The task.
Provide again, from the entries below, every line from the one containing "58 | | 149 |" through the one containing "2 The tax effect", exactly as written, and no other line.

Records provided.
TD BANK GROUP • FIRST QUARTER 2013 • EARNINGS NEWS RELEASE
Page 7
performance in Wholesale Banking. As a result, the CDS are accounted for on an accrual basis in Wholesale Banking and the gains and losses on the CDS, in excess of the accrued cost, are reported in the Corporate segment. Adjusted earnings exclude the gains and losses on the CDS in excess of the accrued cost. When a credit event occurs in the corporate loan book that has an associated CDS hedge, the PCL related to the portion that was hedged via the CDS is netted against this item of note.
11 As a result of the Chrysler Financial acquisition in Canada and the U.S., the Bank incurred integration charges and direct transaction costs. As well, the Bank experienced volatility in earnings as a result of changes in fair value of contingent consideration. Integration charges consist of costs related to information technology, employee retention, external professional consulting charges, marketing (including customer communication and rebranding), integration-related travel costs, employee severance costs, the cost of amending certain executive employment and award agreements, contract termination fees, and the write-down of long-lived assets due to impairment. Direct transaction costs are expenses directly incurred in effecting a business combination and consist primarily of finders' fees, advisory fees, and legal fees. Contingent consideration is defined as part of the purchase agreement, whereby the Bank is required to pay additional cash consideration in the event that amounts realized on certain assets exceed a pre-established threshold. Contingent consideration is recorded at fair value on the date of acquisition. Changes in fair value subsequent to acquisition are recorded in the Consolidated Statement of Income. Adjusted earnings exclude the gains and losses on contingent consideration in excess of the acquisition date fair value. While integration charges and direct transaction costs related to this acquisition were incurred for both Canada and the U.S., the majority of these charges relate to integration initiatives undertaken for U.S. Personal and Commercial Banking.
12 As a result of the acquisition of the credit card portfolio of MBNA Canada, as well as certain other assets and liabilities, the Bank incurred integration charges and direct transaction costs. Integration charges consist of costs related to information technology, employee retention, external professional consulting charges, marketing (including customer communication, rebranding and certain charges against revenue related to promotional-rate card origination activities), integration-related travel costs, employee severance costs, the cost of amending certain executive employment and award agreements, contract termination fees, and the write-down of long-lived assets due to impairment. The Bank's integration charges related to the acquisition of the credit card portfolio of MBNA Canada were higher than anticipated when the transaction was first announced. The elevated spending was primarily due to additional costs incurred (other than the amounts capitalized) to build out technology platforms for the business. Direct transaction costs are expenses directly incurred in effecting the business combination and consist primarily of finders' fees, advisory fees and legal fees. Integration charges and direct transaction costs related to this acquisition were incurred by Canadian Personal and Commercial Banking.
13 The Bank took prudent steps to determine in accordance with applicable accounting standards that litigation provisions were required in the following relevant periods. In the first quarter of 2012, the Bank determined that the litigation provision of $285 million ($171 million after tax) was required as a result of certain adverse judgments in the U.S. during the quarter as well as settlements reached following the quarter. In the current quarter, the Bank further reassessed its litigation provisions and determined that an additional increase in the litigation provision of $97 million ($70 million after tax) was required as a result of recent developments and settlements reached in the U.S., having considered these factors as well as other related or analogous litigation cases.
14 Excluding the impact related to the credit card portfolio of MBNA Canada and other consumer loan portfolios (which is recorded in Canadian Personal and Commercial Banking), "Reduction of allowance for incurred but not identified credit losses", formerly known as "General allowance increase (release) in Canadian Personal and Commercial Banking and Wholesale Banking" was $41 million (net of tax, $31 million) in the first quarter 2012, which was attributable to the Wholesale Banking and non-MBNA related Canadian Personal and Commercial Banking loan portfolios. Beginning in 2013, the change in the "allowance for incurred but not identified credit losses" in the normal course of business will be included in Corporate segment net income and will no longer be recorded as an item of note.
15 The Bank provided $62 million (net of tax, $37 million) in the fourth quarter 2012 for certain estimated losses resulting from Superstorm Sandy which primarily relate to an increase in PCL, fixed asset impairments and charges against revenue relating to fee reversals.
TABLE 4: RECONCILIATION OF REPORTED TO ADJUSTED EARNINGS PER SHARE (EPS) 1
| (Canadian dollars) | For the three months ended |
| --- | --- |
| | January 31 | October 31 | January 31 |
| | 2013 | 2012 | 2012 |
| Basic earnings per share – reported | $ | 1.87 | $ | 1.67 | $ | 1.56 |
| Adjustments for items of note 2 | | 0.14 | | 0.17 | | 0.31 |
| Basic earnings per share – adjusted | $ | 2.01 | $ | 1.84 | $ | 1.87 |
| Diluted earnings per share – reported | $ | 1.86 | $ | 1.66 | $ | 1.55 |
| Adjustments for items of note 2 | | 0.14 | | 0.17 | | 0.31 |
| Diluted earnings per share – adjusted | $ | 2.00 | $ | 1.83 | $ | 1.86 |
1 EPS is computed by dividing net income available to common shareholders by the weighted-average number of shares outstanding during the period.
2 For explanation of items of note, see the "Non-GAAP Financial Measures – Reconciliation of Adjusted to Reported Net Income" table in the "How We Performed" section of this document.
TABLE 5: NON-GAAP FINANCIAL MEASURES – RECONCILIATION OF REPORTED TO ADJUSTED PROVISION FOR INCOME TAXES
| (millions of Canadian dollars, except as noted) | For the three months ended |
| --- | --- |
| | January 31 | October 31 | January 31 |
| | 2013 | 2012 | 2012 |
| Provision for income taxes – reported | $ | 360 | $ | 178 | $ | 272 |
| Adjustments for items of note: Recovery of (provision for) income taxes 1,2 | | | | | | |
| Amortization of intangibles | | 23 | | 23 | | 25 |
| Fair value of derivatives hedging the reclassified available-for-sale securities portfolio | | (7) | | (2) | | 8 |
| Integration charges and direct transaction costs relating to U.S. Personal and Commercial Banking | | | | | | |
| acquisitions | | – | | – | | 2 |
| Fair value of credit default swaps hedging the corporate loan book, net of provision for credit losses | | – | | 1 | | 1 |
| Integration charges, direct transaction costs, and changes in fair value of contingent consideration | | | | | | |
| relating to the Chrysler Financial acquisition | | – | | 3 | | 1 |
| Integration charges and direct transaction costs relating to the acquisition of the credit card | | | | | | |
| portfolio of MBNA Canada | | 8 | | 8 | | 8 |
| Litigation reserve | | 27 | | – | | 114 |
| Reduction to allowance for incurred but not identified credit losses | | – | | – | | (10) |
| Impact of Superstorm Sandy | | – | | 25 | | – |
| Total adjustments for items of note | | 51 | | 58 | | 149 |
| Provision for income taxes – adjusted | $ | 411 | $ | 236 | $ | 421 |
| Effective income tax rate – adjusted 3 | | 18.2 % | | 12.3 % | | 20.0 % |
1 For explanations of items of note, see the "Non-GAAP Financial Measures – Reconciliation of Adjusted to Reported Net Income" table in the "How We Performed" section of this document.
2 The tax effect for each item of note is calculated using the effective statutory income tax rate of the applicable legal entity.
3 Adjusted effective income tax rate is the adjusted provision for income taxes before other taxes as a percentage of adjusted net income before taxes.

Written answer.
| Total adjustments for items of note | | 51 | | 58 | | 149 |
| Provision for income taxes – adjusted | $ | 411 | $ | 236 | $ | 421 |
| Effective income tax rate – adjusted 3 | | 18.2 % | | 12.3 % | | 20.0 % |
1 For explanations of items of note, see the "Non-GAAP Financial Measures – Reconciliation of Adjusted to Reported Net Income" table in the "How We Performed" section of this document.
2 The tax effect for each item of note is calculated using the effective statutory income tax rate of the applicable legal entity.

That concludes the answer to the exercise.